“Plaswashaast?”, sms’t mijn moeder. Soms blijkt mijn vocabulaire in het Nederlands niet toereikend. Wanneer die tijden aanbreken, vraag ik mijn moeder naar het woord voor (bijvoorbeeld) de snelheid waarmee je op werk na het plassen je handen probeert te wassen om (te laat) te voorkomen dat je ziet dat je baas uit de wc naast je stapt, je vervolgens verplicht een kort praatje moet houden over het nieuwste type kopieerapparaat en tegelijkertijd moet doen alsof je ook bent uitgenodigd voor het feestje van Jolien vanavond terwijl je van niets weet. Tijdens zo’n praatje denk je vooral aan hoe je baas staat te wachten tot hij zijn grote vieze handen kan wassen, aan hoeveel koppen groter hij is, of hij je naam nog weet, en hoe hij in een ander leven misschien een zeerover was, en hoe die zeegeur bij zijn karakter hoort. Wat is daar het woord voor? Ik vraag het voor een vriend, sms ik dan.
Wist je dit: de Inuit hebben maar één woord nodig om te beschrijven hoe het voelt als je hart zo gevuld is met verlangen en verwachtingen dat je naar buiten gaat om een kijkje te nemen, steeds weer, om te checken of hij er al is, telkens weer. Dat sms’te mijn moeder een keer, iktsuarpok. Ik weet dat ze dat woord nooit heeft gebruikt in een zin, ik kom uit een familie van binnenblijvers. Als mijn baas een piraat was geweest in de Gouden Eeuw, dan was zij de moeder van een zeventiende-eeuwse verkoper van de nieuwste kopieerapparaten, een kalende boekdrukker met de droge lucht van een handdroger in zijn neus, voorbestemd om nooit de zee te ruiken.
* * *
In het café waar Jolien viert dat ze een half jaar eindelijk haar mond gaat houden in Goa en omstreken, tel ik minstens twintig dansende collega’s, twintig experts in kopiëren en machines.
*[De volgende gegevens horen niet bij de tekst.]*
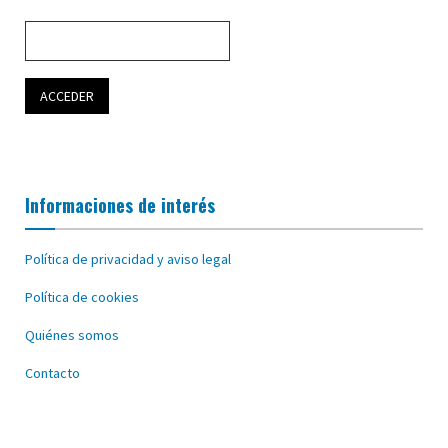
Informaciones de interés
Política de privacidad y aviso legal
Política de cookies
Quiénes somos
Contacto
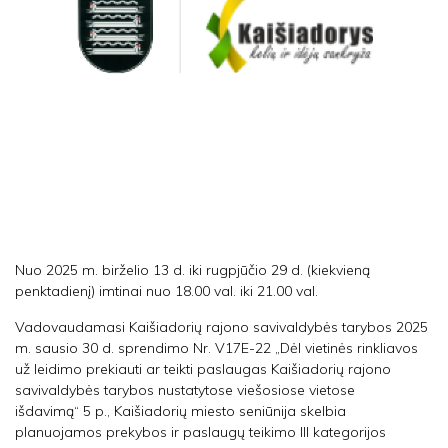
Nuo 2025 m. birželio 13 d. iki rugpjūčio 29 d. (kiekvieną
penktadienį) imtinai nuo 18.00 val. iki 21.00 val.
Vadovaudamasi Kaišiadorių rajono savivaldybės tarybos 2025
m. sausio 30 d. sprendimo Nr. V17E-22 „Dėl vietinės rinkliavos
už leidimo prekiauti ar teikti paslaugas Kaišiadorių rajono
savivaldybės tarybos nustatytose viešosiose vietose
išdavimą“ 5 p., Kaišiadorių miesto seniūnija skelbia
planuojamos prekybos ir paslaugų teikimo III kategorijos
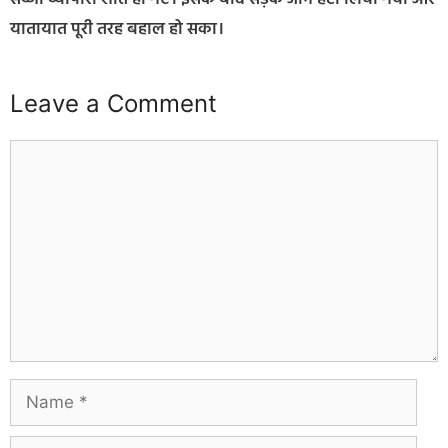
यातायात पूरी तरह बहाल हो सका।
Leave a Comment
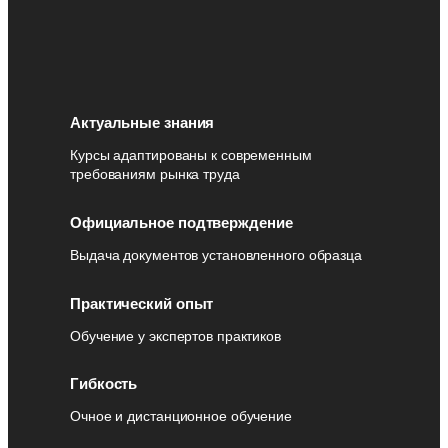
Актуальные знания
Курсы адаптированы к современным
требованиям рынка труда
Официальное подтверждение
Выдача документов установленного образца
Практический опыт
Обучение у экспертов практиков
Гибкость
Очное и дистанционное обучение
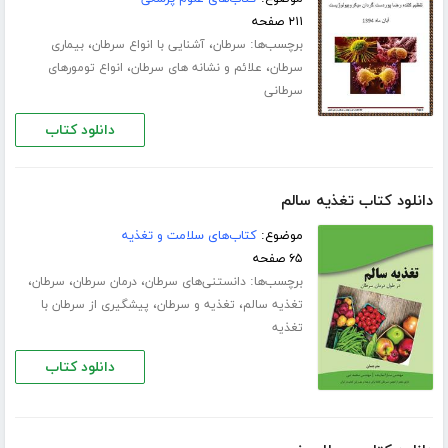
۲۱۱ صفحه
برچسب‌ها:
،
،
سرطان
آشنایی با انواع سرطان
بیماری
،
،
سرطان
علائم و نشانه های سرطان
انواع تومورهای
سرطانی
دانلود کتاب
دانلود کتاب تغذیه سالم
موضوع:
کتاب‌های سلامت و تغذیه
۶۵ صفحه
برچسب‌ها:
،
،
،
دانستنی‌های سرطان
درمان سرطان
سرطان
،
،
تغذیه سالم
تغذیه و سرطان
پیشگیری از سرطان با
تغذیه
دانلود کتاب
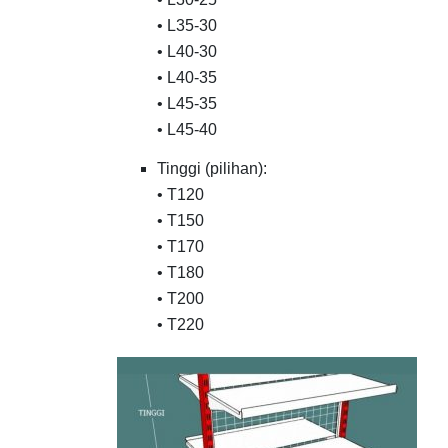
• L35-30
• L40-30
• L40-35
• L45-35
• L45-40
Tinggi (pilihan):
• T120
• T150
• T170
• T180
• T200
• T220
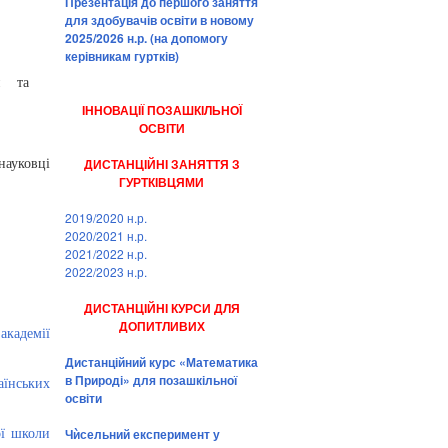
Презентація до першого заняття
для здобувачів освіти в новому
2025/2026 н.р. (на допомогу
керівникам гуртків)
и та
ІННОВАЦІЇ ПОЗАШКІЛЬНОЇ
ОСВІТИ
ДИСТАНЦІЙНІ ЗАНЯТТЯ З
науковці
ГУРТКІВЦЯМИ
2019/2020 н.р.
2020/2021 н.р.
2021/2022 н.р.
2022/2023 н.р.
ДИСТАНЦІЙНІ КУРСИ ДЛЯ
ДОПИТЛИВИХ
академії
Дистанційний курс «Математика
в Природі» для позашкільної
аїнських
освіти
Чѝсельний експеримент у
ої школи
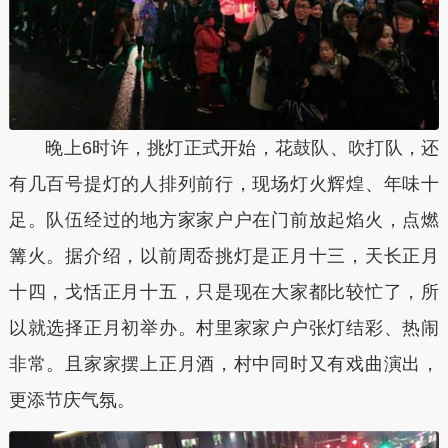
晚上6时许，挑灯正式开始，花鼓队、吹打队，还
有几百号提灯的人排列前行，现场灯火辉煌、年味十
足。队伍经过的地方家家户户在门前放起焰火，点燃
篝火。据介绍，以前周岙挑灯是正月十三，天长正月
十四，戈恬正月十五，只是现在大家都比较忙了，所
以就选择正月初举办。村里家家户户张灯结彩、热闹
非常。且家家摆上正月酒，村中同时又有戏曲演出，
更添节庆气氛。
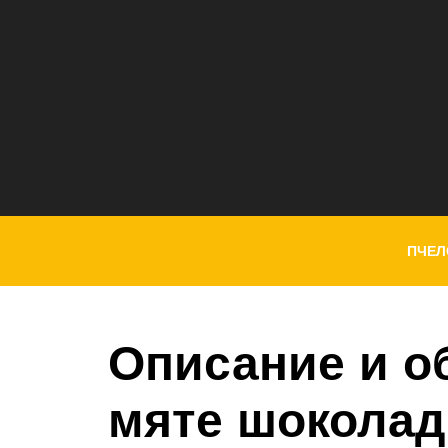
ПЧЕЛ
Описание и о
мяте шоколад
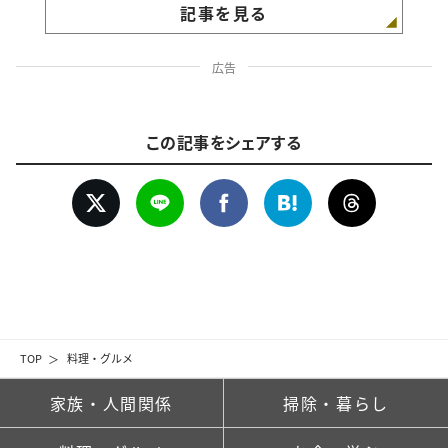
記事を見る
広告
この記事をシェアする
TOP
料理・グルメ
家族・人間関係
掃除・暮らし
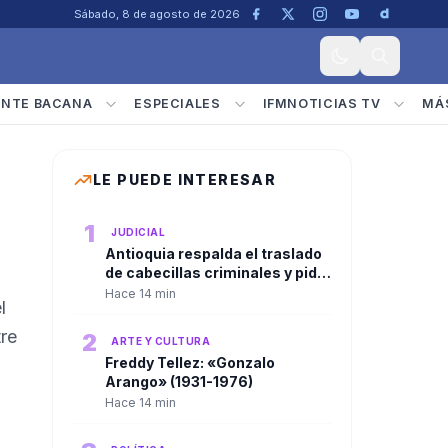
Sábado, 8 de agosto de 2026
ENTE BACANA
ESPECIALES
IFMNOTICIAS TV
MÁ
LE PUEDE INTERESAR
1
JUDICIAL
Antioquia respalda el traslado
de cabecillas criminales y pide
mantener la presión contra las
Hace 14 min
l
estructuras ilegales
tre
2
ARTE Y CULTURA
Freddy Tellez: «Gonzalo
Arango» (1931-1976)
Hace 14 min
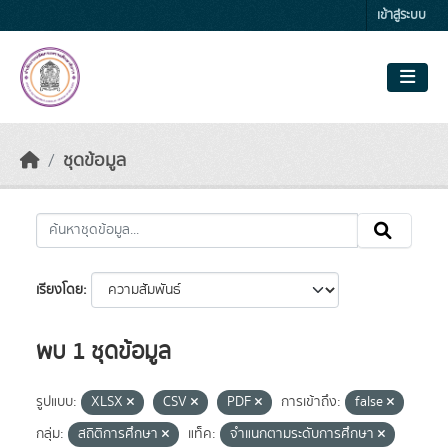
Skip to main content
เข้าสู่ระบบ
ชุดข้อมูล
เรียงโดย
พบ 1 ชุดข้อมูล
รูปแบบ:
XLSX
CSV
PDF
การเข้าถึง:
false
กลุ่ม:
สถิติการศึกษา
แท็ค:
จำแนกตามระดับการศึกษา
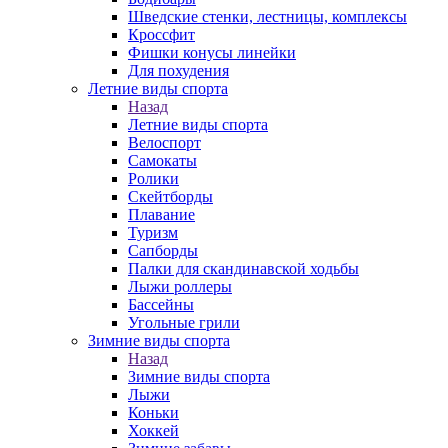
Шведские стенки, лестницы, комплексы
Кроссфит
Фишки конусы линейки
Для похудения
Летние виды спорта
Назад
Летние виды спорта
Велоспорт
Самокаты
Ролики
Скейтборды
Плавание
Туризм
Сапборды
Палки для скандинавской ходьбы
Лыжи роллеры
Бассейны
Угольные грили
Зимние виды спорта
Назад
Зимние виды спорта
Лыжи
Коньки
Хоккей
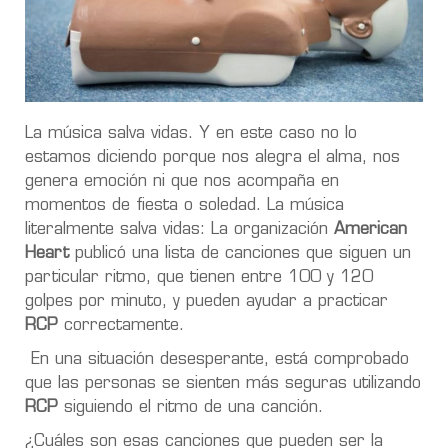
La música salva vidas. Y en este caso no lo
estamos diciendo porque nos alegra el alma, nos
genera emoción ni que nos acompaña en
momentos de fiesta o soledad. La música
literalmente salva vidas: La organización
American
Heart
publicó una lista de canciones que siguen un
particular ritmo, que tienen entre 100 y 120
golpes por minuto, y pueden ayudar a practicar
RCP
correctamente.
En una situación desesperante, está comprobado
que las personas se sienten más seguras utilizando
RCP
siguiendo el ritmo de una canción.
¿Cuáles son esas canciones que pueden ser la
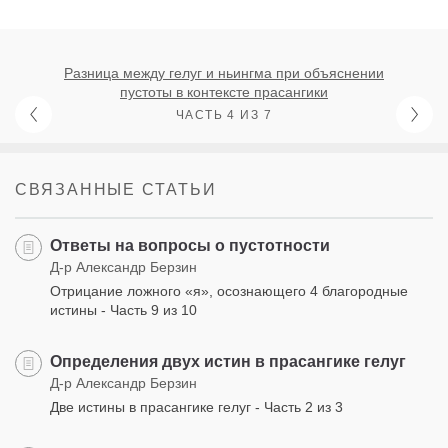
Разница между гелуг и ньингма при объяснении
пустоты в контексте прасангики
ЧАСТЬ 4 ИЗ 7
СВЯЗАННЫЕ СТАТЬИ
Ответы на вопросы о пустотности
Д-р Александр Берзин
Отрицание ложного «я», осознающего 4 благородные
истины - Часть 9 из 10
Определения двух истин в прасангике гелуг
Д-р Александр Берзин
Две истины в прасангике гелуг - Часть 2 из 3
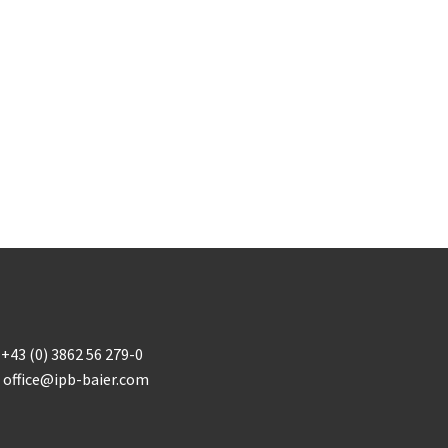
+43 (0) 3862 56 279-0
office@ipb-baier.com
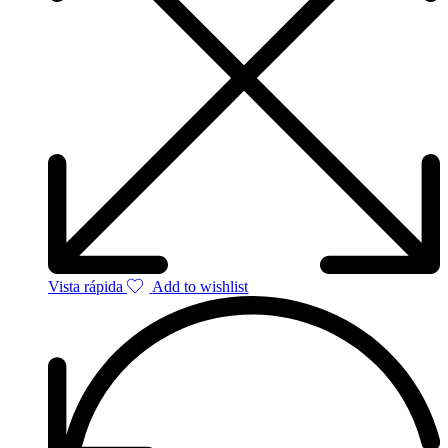
Vista rápida
Add to wishlist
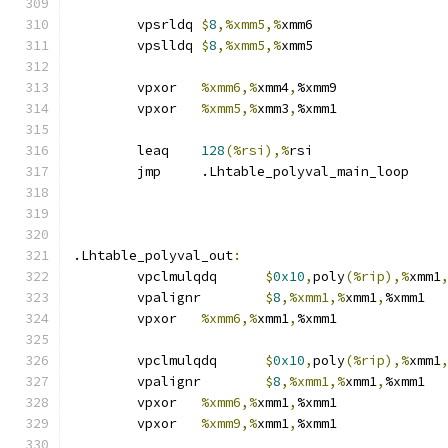
	vpsrldq	
$
8
,%xmm5,%
xmm6
	vpslldq	
$
8
,%xmm5,%
xmm5
	vpxor	
%xmm6,%
xmm4
,
%xmm9
	vpxor	
%xmm5,%
xmm3
,
%xmm1
	leaq	
128
(%rsi),%
rsi
	jmp	.Lhtable_polyval_main_loop
.Lhtable_polyval_out
:
	vpclmulqdq	
$
0x10
,
poly
(%rip),%
xmm1
	vpalignr	
$
8
,%xmm1,%
xmm1
,
%xmm1
	vpxor	
%xmm6,%
xmm1
,
%xmm1
	vpclmulqdq	
$
0x10
,
poly
(%rip),%
xmm1
	vpalignr	
$
8
,%xmm1,%
xmm1
,
%xmm1
	vpxor	
%xmm6,%
xmm1
,
%xmm1
	vpxor	
%xmm9,%
xmm1
,
%xmm1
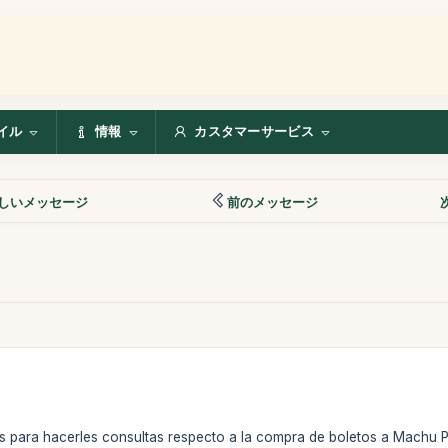
イル
情報
カスタマーサービス
しいメッセージ
前のメッセージ
para hacerles consultas respecto a la compra de boletos a Machu P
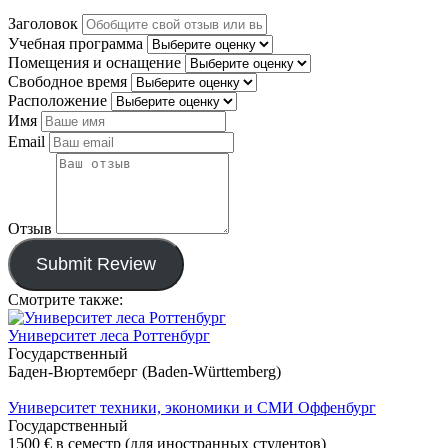
Заголовок
Учебная программа
Помещения и оснащение
Свободное время
Расположение
Имя
Email
Отзыв
Submit Review
Смотрите также:
Университет леса Роттенбург
Государственный
Баден-Вюртемберг (Baden-Württemberg)
Университет техники, экономики и СМИ Оффенбург
Государственный
1500 €
в семестр (для иностранных студентов)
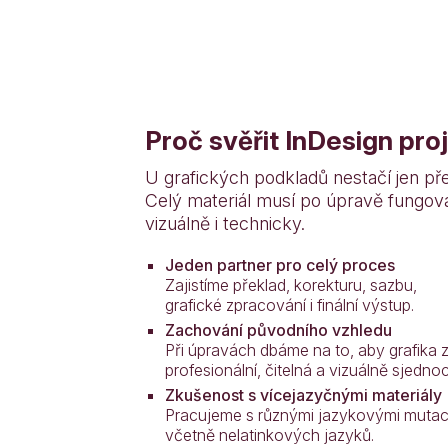
Proč svěřit InDesign pr
U grafických podkladů nestačí jen přel
Celý materiál musí po úpravě fungova
vizuálně i technicky.
Jeden partner pro celý proces
Zajistíme překlad, korekturu, sazbu,
grafické zpracování i finální výstup.
Zachování původního vzhledu
Při úpravách dbáme na to, aby grafika z
profesionální, čitelná a vizuálně sjedno
Zkušenost s vícejazyčnými materiály
Pracujeme s různými jazykovými muta
včetně nelatinkových jazyků.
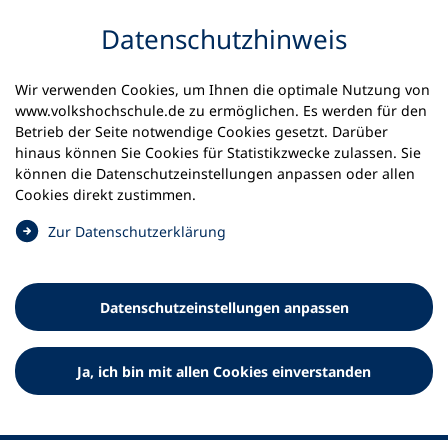
Inhalt anspringen
Datenschutz­hinweis
Wir verwenden Cookies, um Ihnen die optimale Nutzung von
www.volkshochschule.de zu ermöglichen. Es werden für den
Betrieb der Seite notwendige Cookies gesetzt. Darüber
hinaus können Sie Cookies für Statistikzwecke zulassen. Sie
Werkzeuge
können die Datenschutz­einstellungen anpassen oder allen
0
Merkliste
Cookies direkt zustimmen.
Deutscher Volkshochschul-Verband (DVV) e.V.
Fußzeile
(
Zur Datenschutz­erklärung
Ö
Standort Bonn
f
Königswinterer Straße 552 b
f
53227 Bonn
Datenschutz­einstellungen anpassen
n
Standort Berlin
e
Luisenstraße 45
t
Ja, ich bin mit allen Cookies einverstanden
10117 Berlin
i
n
e
i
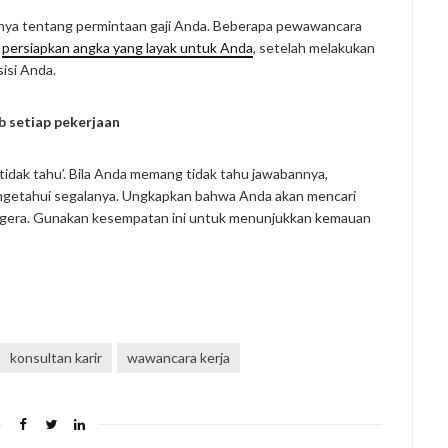
tanya tentang permintaan gaji Anda. Beberapa pewawancara
u
persiapkan angka yang layak untuk Anda
, setelah melakukan
sisi Anda.
b setiap pekerjaan
tidak tahu’. Bila Anda memang tidak tahu jawabannya,
engetahui segalanya. Ungkapkan bahwa Anda akan mencari
segera. Gunakan kesempatan ini untuk menunjukkan kemauan
pp
konsultan karir
wawancara kerja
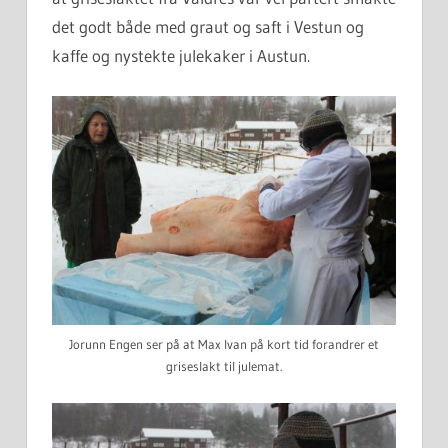
det godt både med graut og saft i Vestun og
kaffe og nystekte julekaker i Austun.
Jorunn Engen ser på at Max Ivan på kort tid forandrer et
griseslakt til julemat.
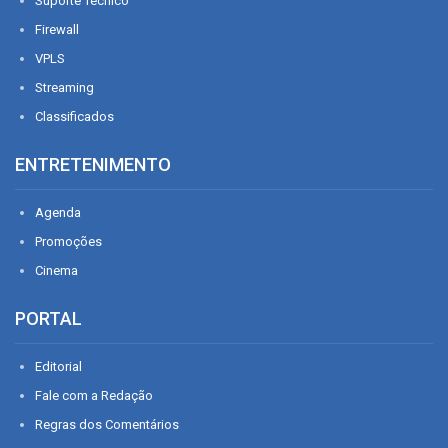
Suporte Técnico
Firewall
VPLS
Streaming
Classificados
ENTRETENIMENTO
Agenda
Promoções
Cinema
PORTAL
Editorial
Fale com a Redação
Regras dos Comentários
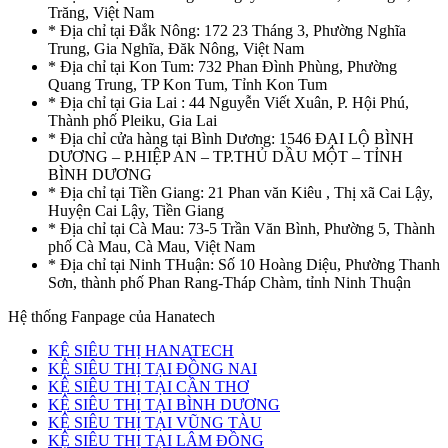
Trăng, Việt Nam
* Địa chỉ tại Đắk Nông: 172 23 Tháng 3, Phường Nghĩa
Trung, Gia Nghĩa, Đăk Nông, Việt Nam
* Địa chỉ tại Kon Tum: 732 Phan Đình Phùng, Phường
Quang Trung, TP Kon Tum, Tỉnh Kon Tum
* Địa chỉ tại Gia Lai : 44 Nguyễn Viết Xuân, P. Hội Phú,
Thành phố Pleiku, Gia Lai
* Địa chỉ cửa hàng tại Bình Dương: 1546 ĐẠI LỘ BÌNH
DƯƠNG – P.HIỆP AN – TP.THỦ DẦU MỘT – TỈNH
BÌNH DƯƠNG
* Địa chỉ tại Tiền Giang: 21 Phan văn Kiêu , Thị xã Cai Lậy,
Huyện Cai Lậy, Tiền Giang
* Địa chỉ tại Cà Mau: 73-5 Trần Văn Bình, Phường 5, Thành
phố Cà Mau, Cà Mau, Việt Nam
* Địa chỉ tại Ninh THuận: Số 10 Hoàng Diệu, Phường Thanh
Sơn, thành phố Phan Rang-Tháp Chàm, tỉnh Ninh Thuận
Hệ thống Fanpage của Hanatech
KỆ SIÊU THỊ HANATECH
KỆ SIÊU THỊ TẠI ĐỒNG NAI
KỆ SIÊU THỊ TẠI CẦN THƠ
KỆ SIÊU THỊ TẠI BÌNH DƯƠNG
KỆ SIÊU THỊ TẠI VŨNG TÀU
KỆ SIÊU THỊ TẠI LÂM ĐỒNG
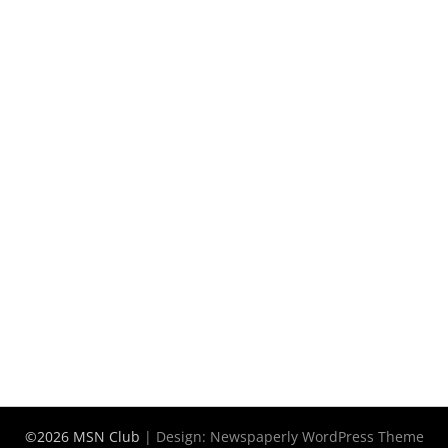
©2026 MSN Club
| Design:
Newspaperly WordPress Theme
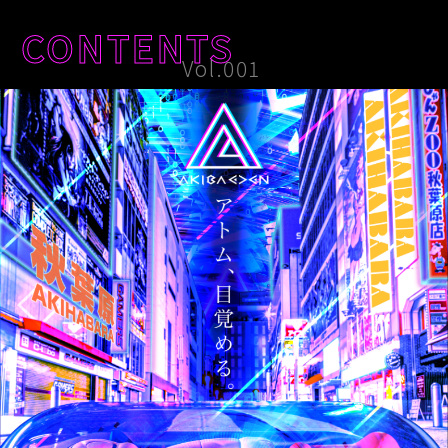
CONTENTS
Vol.001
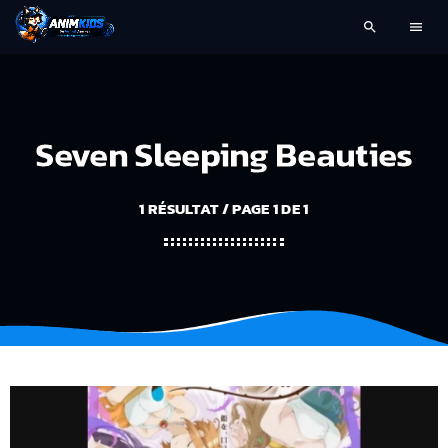
search
menu
Seven Sleeping Beauties
1 RÉSULTAT / PAGE 1 DE 1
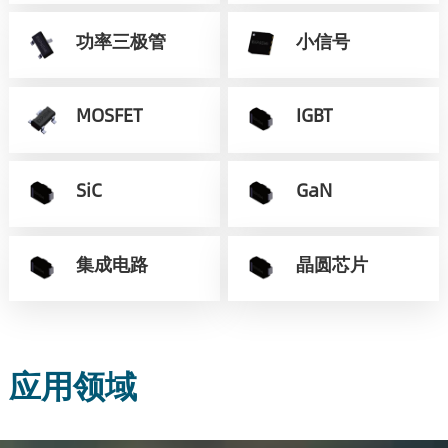
功率三极管
小信号
MOSFET
IGBT
SiC
GaN
集成电路
晶圆芯片
应用领域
Kijkende vanuit een hoek stel ik me voor dat dit feestje voor mij is, dit is mijn feestje en iedereen met wie ik werk is hier voor mij gekomen. Ik krijg een kroontje van papier op en word met verbazingwekkend gemak rondgedragen op een twintigtal collegiale schouders. Iedereen klapt wanneer ik alle eenenveertig kaarsjes in één keer uitblaas en ik zie mijn baas kijken.
Hij zegt niets, maar danst, nee, hopt op één been. Het hout kraakt onder zijn gehop. De slingerende aderen over de rug van zijn handen vormen een schatkaart naar de atlas in zijn nek, zijn armen strekken zich uit van Atlantis tot Shangri-La. Ik vraag hem naar het woord voor het inspannende proces wanneer je vanuit de zijkant van je mond probeert te in- en uitademen omdat je je bedpartner niet wilt bedwelmen met je ochtendbek; hij lijkt me een persoon die dit zou kunnen weten, maar hij zegt niets. Zijn manier van dansen lijkt te zeggen: Ik ben er voor jou.
* * *
Achter de klapdeuren van de café-wc was ik mijn handen. Mijn moeder sms’t: “Matelotage.” Sinds ik weer thuis woon, gebruikt ze alle mislukte kopieën die ik mee naar huis neem om het licht uit het huis te schermen. Wist je dat piraten vroeger al een soort homohuwelijk hadden? Om zo’n matelotage te bevestigen, wisselden de mannen gouden ringen uit en zworen ze elkaar dat ze altijd samen zouden plunderen.
Mijn ogen hengelen naar de klapdeuren, steeds weer, om te checken of hij er al is, telkens weer. Wat is het woord voor iemand wiens handen gecreëerd zijn om te kopiëren? Iemand die al 23 jaar onzichtbaar door het kantoor doolt, voorbijgestreefd door zijn eigen roedel, werkende als een vervangbaar onderdeel van een geoliede machine, als een zwart-witkopie uit de X430-lasereditie, wachtende tot het plunderen begint? Wat is daar het woord voor? Ik vraag het voor een vriend.